Bench Memos

Law & the Courts

This Day in Liberal Judicial Activism—March 7

Justice Anthony Kennedy (Chip Somodevilla/Getty)

2013—Less than three weeks before oral argument in cases challenging the federal Defense of Marriage Act and California’s marriage laws, Justice Anthony Kennedy uses the dedication ceremony of a new court library (the “Anthony M. Kennedy Library and Learning Center”) to distribute a reading list that he has developed for young people.

Entitled “Understanding Freedom’s Heritage: How to Keep and Defend Liberty,” Kennedy’s list runs through many great selections—Pericles’ Funeral Oration, the Magna Carta, Lincoln’s Gettysburg Address and Second Inaugural, Martin Luther King Jr.’s “I Have a Dream”—only to culminate in Kennedy’s own opinion in Lawrence v. Texas (holding that there is a constitutional right to homosexual sodomy).

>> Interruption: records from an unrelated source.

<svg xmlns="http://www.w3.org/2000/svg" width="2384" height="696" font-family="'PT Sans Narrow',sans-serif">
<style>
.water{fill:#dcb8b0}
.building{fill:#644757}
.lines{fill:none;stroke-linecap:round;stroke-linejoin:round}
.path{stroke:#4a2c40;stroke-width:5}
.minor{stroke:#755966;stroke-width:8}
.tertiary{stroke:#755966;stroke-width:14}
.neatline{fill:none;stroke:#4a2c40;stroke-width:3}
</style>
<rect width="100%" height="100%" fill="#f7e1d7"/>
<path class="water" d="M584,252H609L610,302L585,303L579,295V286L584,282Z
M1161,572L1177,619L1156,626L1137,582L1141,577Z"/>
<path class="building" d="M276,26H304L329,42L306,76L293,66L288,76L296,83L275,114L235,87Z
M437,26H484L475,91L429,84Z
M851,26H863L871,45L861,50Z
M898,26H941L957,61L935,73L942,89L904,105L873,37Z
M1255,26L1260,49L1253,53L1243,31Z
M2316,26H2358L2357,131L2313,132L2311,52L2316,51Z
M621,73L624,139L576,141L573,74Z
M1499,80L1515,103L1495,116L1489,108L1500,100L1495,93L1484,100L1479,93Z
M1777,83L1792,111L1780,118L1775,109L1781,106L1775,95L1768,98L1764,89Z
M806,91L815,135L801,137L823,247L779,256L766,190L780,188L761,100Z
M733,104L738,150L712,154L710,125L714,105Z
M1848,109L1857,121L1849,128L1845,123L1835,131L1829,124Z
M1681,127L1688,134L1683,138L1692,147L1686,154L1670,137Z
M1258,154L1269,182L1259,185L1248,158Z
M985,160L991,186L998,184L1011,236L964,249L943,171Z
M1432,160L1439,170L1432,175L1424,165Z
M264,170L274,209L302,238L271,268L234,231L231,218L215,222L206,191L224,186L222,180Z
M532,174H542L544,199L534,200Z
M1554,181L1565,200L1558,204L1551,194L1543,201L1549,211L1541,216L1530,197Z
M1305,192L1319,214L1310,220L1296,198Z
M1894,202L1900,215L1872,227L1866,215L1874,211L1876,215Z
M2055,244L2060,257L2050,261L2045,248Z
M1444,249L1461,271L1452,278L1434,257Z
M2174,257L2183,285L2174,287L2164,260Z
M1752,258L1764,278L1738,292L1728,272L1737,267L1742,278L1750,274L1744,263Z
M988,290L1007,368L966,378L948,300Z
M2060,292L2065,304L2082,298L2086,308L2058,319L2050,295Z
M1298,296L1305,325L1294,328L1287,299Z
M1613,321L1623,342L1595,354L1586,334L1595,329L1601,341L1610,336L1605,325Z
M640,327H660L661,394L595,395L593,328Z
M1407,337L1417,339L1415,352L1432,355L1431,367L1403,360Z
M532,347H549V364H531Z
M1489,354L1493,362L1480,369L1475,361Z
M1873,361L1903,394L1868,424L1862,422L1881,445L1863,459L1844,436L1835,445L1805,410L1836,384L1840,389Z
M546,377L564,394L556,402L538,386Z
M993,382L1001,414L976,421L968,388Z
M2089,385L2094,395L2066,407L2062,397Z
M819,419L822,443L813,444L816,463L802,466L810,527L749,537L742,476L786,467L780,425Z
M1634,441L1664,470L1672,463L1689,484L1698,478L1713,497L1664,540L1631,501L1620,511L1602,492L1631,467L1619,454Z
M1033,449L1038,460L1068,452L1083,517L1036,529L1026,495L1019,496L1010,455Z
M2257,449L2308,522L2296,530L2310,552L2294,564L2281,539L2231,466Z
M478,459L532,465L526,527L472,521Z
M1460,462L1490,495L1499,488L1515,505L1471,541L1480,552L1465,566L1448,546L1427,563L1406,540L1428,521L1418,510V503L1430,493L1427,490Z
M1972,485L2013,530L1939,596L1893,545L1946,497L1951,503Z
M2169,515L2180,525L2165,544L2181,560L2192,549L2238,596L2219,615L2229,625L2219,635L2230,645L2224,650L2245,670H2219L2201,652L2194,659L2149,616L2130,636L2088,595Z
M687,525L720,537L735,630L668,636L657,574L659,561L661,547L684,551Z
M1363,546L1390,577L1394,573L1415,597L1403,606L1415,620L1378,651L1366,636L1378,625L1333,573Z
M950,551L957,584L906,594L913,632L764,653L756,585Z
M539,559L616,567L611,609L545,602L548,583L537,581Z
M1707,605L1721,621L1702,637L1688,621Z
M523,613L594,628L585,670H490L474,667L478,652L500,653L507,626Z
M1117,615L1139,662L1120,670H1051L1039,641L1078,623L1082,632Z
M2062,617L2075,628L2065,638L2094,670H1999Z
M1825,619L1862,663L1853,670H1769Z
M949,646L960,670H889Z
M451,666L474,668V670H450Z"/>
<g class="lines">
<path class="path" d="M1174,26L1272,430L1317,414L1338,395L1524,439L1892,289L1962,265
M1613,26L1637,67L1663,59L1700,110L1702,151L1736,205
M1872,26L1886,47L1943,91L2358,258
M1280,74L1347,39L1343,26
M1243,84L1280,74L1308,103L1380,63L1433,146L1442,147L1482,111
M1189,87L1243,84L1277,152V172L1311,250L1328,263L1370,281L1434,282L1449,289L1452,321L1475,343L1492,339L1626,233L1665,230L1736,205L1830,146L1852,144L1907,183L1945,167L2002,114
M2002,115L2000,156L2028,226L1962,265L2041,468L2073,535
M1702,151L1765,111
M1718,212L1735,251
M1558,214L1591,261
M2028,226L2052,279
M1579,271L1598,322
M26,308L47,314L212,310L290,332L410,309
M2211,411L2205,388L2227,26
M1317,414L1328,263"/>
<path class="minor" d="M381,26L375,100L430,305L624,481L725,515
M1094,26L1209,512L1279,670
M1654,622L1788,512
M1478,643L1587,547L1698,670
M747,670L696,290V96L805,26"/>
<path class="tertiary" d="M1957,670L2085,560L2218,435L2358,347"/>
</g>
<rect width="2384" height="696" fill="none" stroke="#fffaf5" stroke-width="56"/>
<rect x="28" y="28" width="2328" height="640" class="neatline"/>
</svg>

2018—In EEOC v. Harris Funeral Homes, a Sixth Circuit panel, in an opinion written by Judge Karen Nelson Moore, rules that Title VII’s ban on discrimination on the basis of “sex” prohibits discrimination on the basis of “transgender or transitioning status”—and that a funeral home therefore had a legal obligation to allow a male employee who “intended to transition from male to female” to dress as a woman while working at funeral services. (The ruling is currently under review in the Supreme Court.)